A tarefa das Fadas, fácil é de ver, consiste em pintar no Inverno as flores do Universo para que cintilem na estação seguinte.
Ao entardecer, mal a neblina se atenua, saem de suas casas prontos para o trabalho. Parecem envolvidos pela poeira de prata que lenta se perde pela tarde fora. As mais pequenas dançam e desfolham no ar todos os aromas. São responsáveis por flores pequeninas, como o malmequer ou a dedaleira ou a violeta que partilha as cores com amores-perfeitos. O caminho cheira a hortelã-pimenta, alecrim, cidreira, zimbro e rosmaninho, salva e manjerona. As Fadas mais crescidos seguem logo atrás, discutindo técnicas usadas, matizes e artifícios que vão descobrindo nos seus afazeres. Delas dependem as flores mais complexas ou mais caprichosas. Rosas e gladíolos, tulipas, orquídeas e lírios, camélias, begónias e dálias, junquilhos, girassóis e cravos, papoilas, nardos e nenúfares, entre tantas outras que de tantas, tantas, o Tempo se cansa de as contar a todas. Seriam pintadas pela noite dentro.
Tu és a Fada que gosta de rosas.
Começaste por pintar miosótis e eras perfeita. O azul das pequenas flores era tímido, doce e cheio de céu nos dias mais calmos. Depressa o Grande Espírito dos Bosques te responsabilizou por flores mais complexas. Passaste a pintar papoilas e de novo a tua perícia foi notável. O vermelho era intenso, como o dos rubis quando o sol lhes toca, e o brilho negro do interior da flor parecia o das penas das asas dos corvos. Cedo alcançaste as flores mais difíceis, as que exigem mais concentração e são entregues às mais experientes.

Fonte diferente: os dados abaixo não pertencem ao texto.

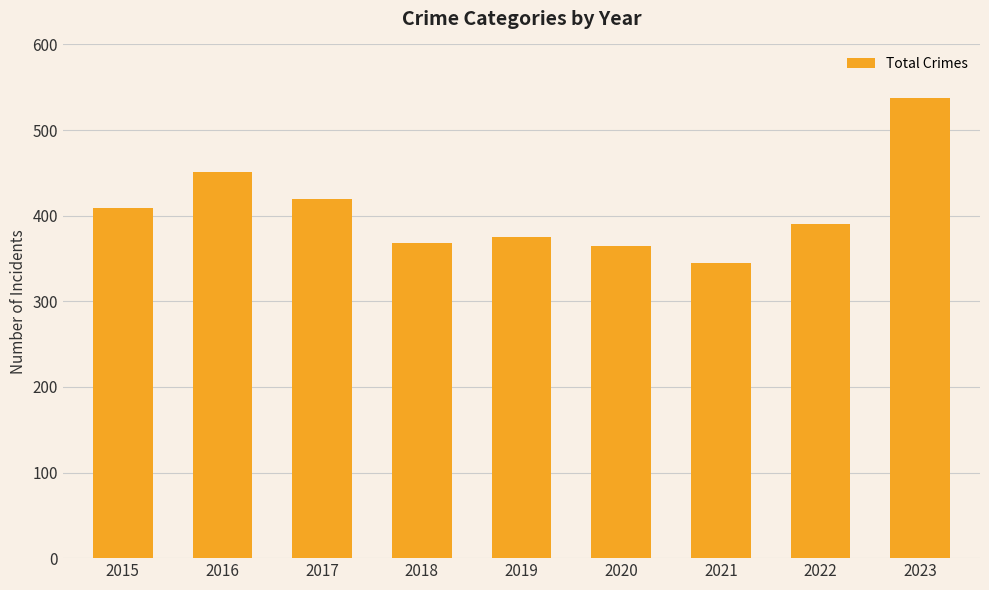

At which category does the chart reach its peak across all series?

2023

Agora pintas as minhas rosas brancas, quando os ferrolhos e as aldrabas parecem mais suaves e uma lamparina de óleos raros derrama a cor do ouro nas paredes. Quando de noite uma estrela cai, se desprende do negro, procurando breve os braços inúteis da lua para não tombar. Um traço de medo e depois silêncio. Rápido, como a vida dos sonhos.

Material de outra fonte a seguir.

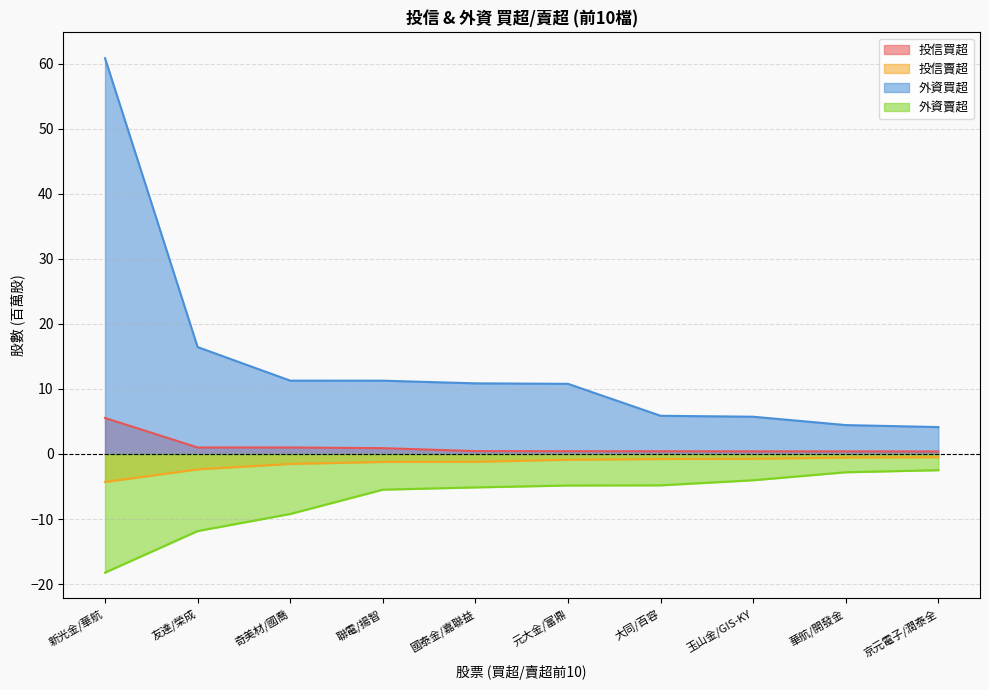

What is the maximum value for 投信賣超?

-0.5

Agora pintas as rosas de neve e nos teus olhos a lua toca o peso do luar na sombra mais azul que as rosas inclinadas desenham sobre a terra. De nuvens transparentes, chega o orvalho e os longínquos recortes das montanhas que a noite desbotou. Longe se erguem os gigantes de pedra e de ferrugem. Longe a névoa esconde os picos mais agudos. Longe a luz desliza escura pelo dorso enrugado das vertentes. Longe as escarpas e os abismos soltam os ecos da melodia do frio.
- O Longe o que será?
Perto, tão perto de mim, o longe és tu, a pintar rosas.